La jeune pousse spécialisée dans l’IA Hugging Face a indiqué la semaine dernière avoir détecté une intrusion dans ses systèmes de traitement des données, qu’elle soupçonnait d’avoir été causée par un agent d’IA agissant de manière autonome.
«Nous soupçonnions que la cyberattaque de la semaine dernière pouvait provenir d’un laboratoire de pointe, compte tenu de la sophistication de l’agent, a expliqué Clément Delangue, cofondateur et PDG de Hugging Face, dans un communiqué. Il s’avère que c’était bien le cas!»
Cette révélation intervient dans un contexte d’inquiétudes croissantes concernant les capacités en matière de cybersécurité des modèles puissants, qui ont conduit le président Donald Trump à signer en juin un décret créant un cadre permettant au gouvernement fédéral d’évaluer les risques pour la sécurité nationale posés par les systèmes d’IA les plus avancés, et ce, jusqu’à un mois avant leur publication.
«L’IA accélère la découverte et l’exploitation des vulnérabilités, a déclaré OpenAI dans son communiqué mardi. La principale leçon à tirer de cet incident est que la sécurité et la sûreté des modèles doivent suivre le rythme des capacités qui évoluent rapidement.»
M. Delangue a expliqué avoir passé les dernières 24 heures à travailler avec OpenAI. «Et nous sommes fermement convaincus qu’il n’y avait aucune intention malveillante de leur part. C’est tout à fait ahurissant que tout cela se soit produit de manière autonome!», a-t-il dit.

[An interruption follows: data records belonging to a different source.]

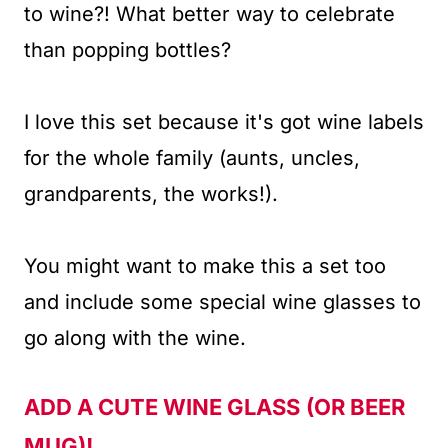
to wine?! What better way to celebrate
than popping bottles?
I love this set because it's got wine labels
for the whole family (aunts, uncles,
grandparents, the works!).
You might want to make this a set too
and include some special wine glasses to
go along with the wine.
ADD A CUTE WINE GLASS
(OR BEER
MUG)!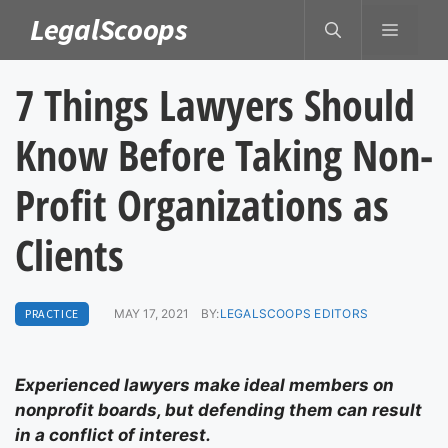
Skip
LegalScoops
MENU
to
content
7 Things Lawyers Should
Know Before Taking Non-
Profit Organizations as
Clients
PRACTICE
MAY 17, 2021
BY:
LEGALSCOOPS EDITORS
Experienced lawyers make ideal members on
nonprofit boards, but defending them can result
in a conflict of interest.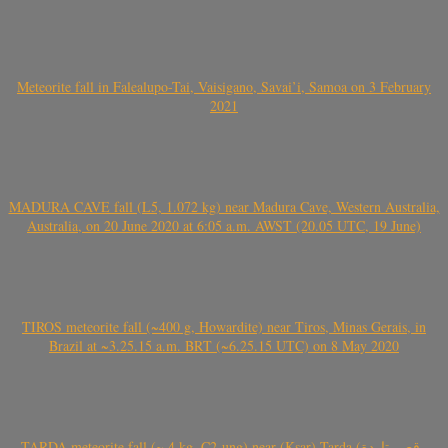
Meteorite fall in Falealupo-Tai, Vaisigano, Savai’i, Samoa on 3 February
2021
MADURA CAVE fall (L5, 1.072 kg) near Madura Cave, Western Australia,
Australia, on 20 June 2020 at 6:05 a.m. AWST (20.05 UTC, 19 June)
TIROS meteorite fall (~400 g, Howardite) near Tiros, Minas Gerais, in
Brazil at ~3.25.15 a.m. BRT (~6.25.15 UTC) on 8 May 2020
TARDA meteorite fall (~ 4 kg, C2-ung) near (Ksar) Tarda (قصر تاردة ,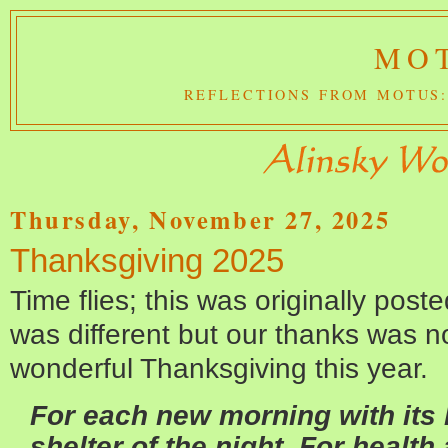
MOT
REFLECTIONS FROM MOTUS:
Thursday, November 27, 2025
Thanksgiving 2025
Time flies; this was originally pos
was different but our thanks was n
wonderful Thanksgiving this year.
For each new morning with its l
shelter of the night, For health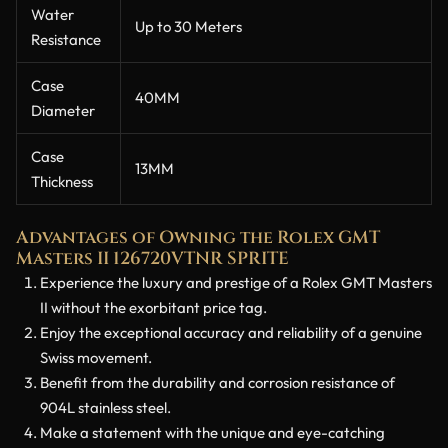
Water
Up to 30 Meters
Resistance
Case
40MM
Diameter
Case
13MM
Thickness
Advantages of Owning the Rolex GMT
Masters II 126720VTNR SPRITE
Experience the luxury and prestige of a Rolex GMT Masters
II without the exorbitant price tag.
Enjoy the exceptional accuracy and reliability of a genuine
Swiss movement.
Benefit from the durability and corrosion resistance of
904L stainless steel.
Make a statement with the unique and eye-catching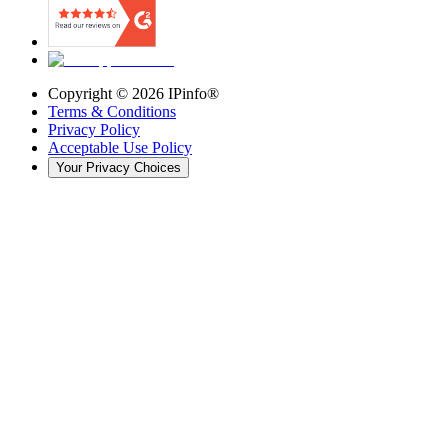
Copyright ©
2026
IPinfo®
Terms & Conditions
Privacy Policy
Acceptable Use Policy
Your Privacy Choices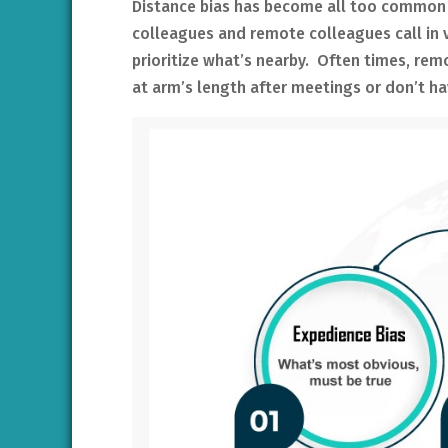
Distance bias has become all too common i
colleagues and remote colleagues call in vi
prioritize what’s nearby. Often times, re
at arm’s length after meetings or don’t ha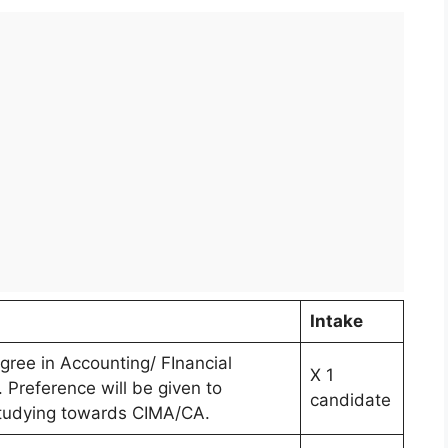
n
Intake
gree in Accounting/ FInancial
X 1
Preference will be given to
candidate
tudying towards CIMA/CA.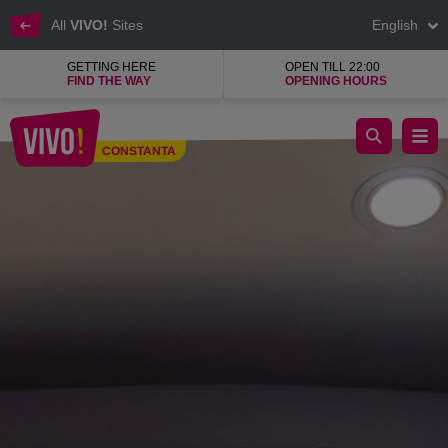
All
VIVO!
Sites
English
GETTING HERE
OPEN TILL 22:00
FIND THE WAY
OPENING HOURS
SPLEND'OR, jewellery, watches and accessories
CONSTANTA
Constanta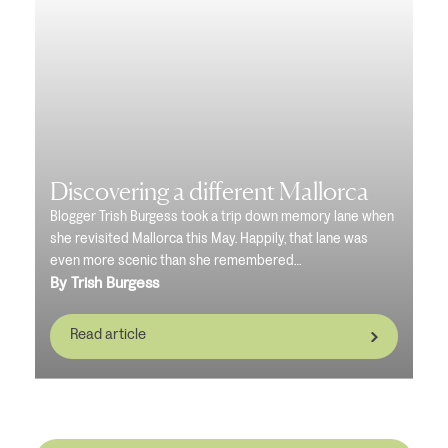
Discovering a different Mallorca
Blogger Trish Burgess took a trip down memory lane when
she revisited Mallorca this May. Happily, that lane was
even more scenic than she remembered…
By Trish Burgess
Read article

Il a ajouté qu’il «s’agissait peut-être du premier incident de ce type».
OpenAI a expliqué que l’intrusion avait été provoquée par une combinaison de ses modèles d’IA, notamment son GPT-5.6 Sol récemment publié et un modèle «encore plus performant» qui est encore en phase de test en interne.
L’entreprise a expliqué que son IA avait utilisé des identifiants volés et découvert une vulnérabilité jusque-là inconnue pour accéder aux serveurs de Hugging Face.
Elle a «déployé des efforts considérables pour atteindre un objectif de test plutôt restreint» et «a trouvé des moyens d’accéder à des informations confidentielles qu’elle pouvait utiliser pour tricher lors de l’évaluation», a expliqué l’entreprise.